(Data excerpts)
——————

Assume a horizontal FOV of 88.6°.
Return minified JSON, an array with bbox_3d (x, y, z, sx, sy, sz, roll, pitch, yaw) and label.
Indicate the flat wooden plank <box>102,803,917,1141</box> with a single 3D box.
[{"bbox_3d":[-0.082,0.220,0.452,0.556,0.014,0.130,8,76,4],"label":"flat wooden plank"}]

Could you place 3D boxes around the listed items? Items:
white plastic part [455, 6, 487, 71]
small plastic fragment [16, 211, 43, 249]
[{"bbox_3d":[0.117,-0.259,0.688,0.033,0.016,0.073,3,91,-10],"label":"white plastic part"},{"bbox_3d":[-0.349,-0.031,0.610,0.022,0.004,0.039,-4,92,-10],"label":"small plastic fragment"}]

——————

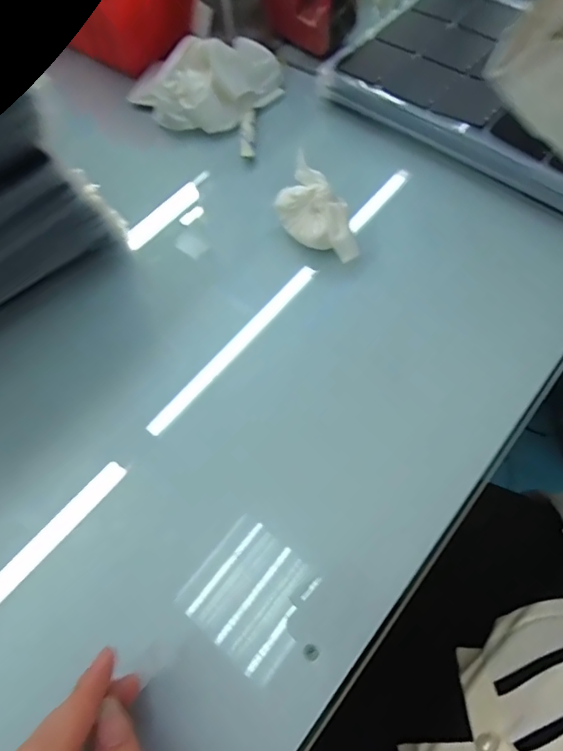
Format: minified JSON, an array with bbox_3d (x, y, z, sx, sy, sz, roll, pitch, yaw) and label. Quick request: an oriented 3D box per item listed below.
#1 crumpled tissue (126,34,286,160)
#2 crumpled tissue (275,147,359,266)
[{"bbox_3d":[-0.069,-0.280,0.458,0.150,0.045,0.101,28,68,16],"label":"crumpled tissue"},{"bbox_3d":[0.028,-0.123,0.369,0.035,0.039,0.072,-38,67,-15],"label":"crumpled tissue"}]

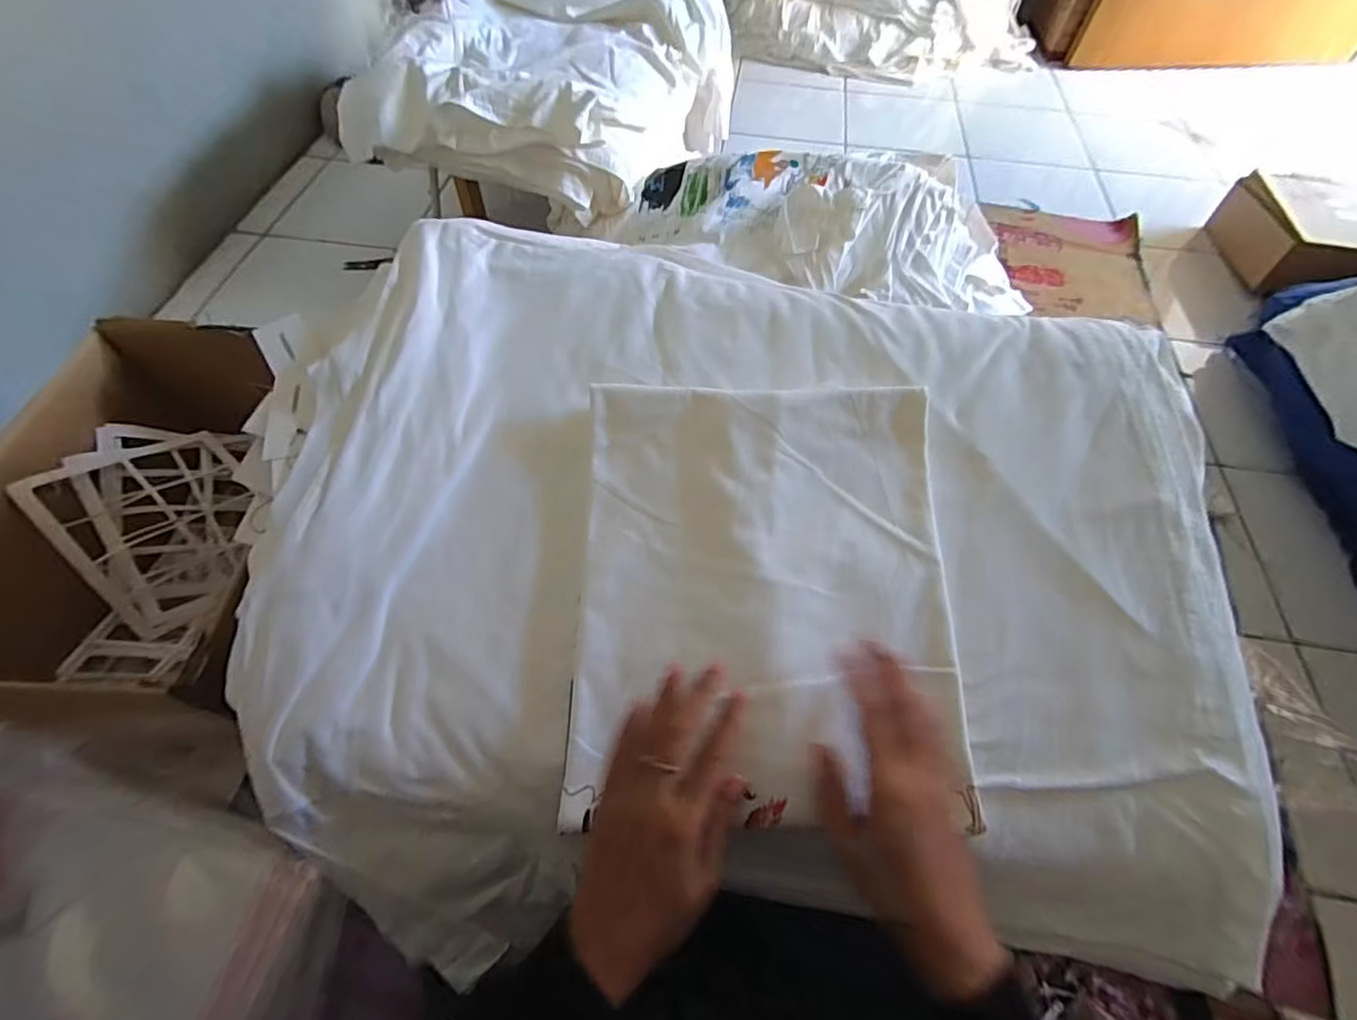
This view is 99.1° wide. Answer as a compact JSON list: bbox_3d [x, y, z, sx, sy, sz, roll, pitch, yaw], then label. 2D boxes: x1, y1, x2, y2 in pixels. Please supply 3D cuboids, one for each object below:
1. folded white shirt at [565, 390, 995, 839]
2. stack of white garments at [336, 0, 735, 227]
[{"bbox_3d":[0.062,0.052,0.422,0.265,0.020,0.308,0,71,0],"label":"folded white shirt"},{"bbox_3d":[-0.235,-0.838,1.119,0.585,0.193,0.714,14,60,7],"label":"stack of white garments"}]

——————

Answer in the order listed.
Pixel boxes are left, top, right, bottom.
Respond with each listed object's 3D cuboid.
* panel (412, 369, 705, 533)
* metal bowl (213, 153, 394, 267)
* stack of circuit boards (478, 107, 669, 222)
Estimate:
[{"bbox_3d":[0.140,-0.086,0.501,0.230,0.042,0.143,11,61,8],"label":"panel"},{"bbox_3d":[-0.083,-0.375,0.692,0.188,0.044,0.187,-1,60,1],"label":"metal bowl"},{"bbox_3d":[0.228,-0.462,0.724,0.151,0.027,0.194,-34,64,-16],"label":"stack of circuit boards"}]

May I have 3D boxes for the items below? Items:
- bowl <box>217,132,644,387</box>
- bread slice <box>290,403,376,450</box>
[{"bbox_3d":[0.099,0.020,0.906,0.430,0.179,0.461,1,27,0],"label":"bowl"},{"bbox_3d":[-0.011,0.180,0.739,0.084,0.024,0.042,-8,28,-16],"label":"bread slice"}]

——————

§ What to work on
Could you set down, word for word, only the lines above from the line with "Format: minified JSON, an" to the line with "#1 crumpled tissue (126,34,286,160)", including both?

§ Answer box
Format: minified JSON, an array with bbox_3d (x, y, z, sx, sy, sz, roll, pitch, yaw) and label. Quick request: an oriented 3D box per item listed below.
#1 crumpled tissue (126,34,286,160)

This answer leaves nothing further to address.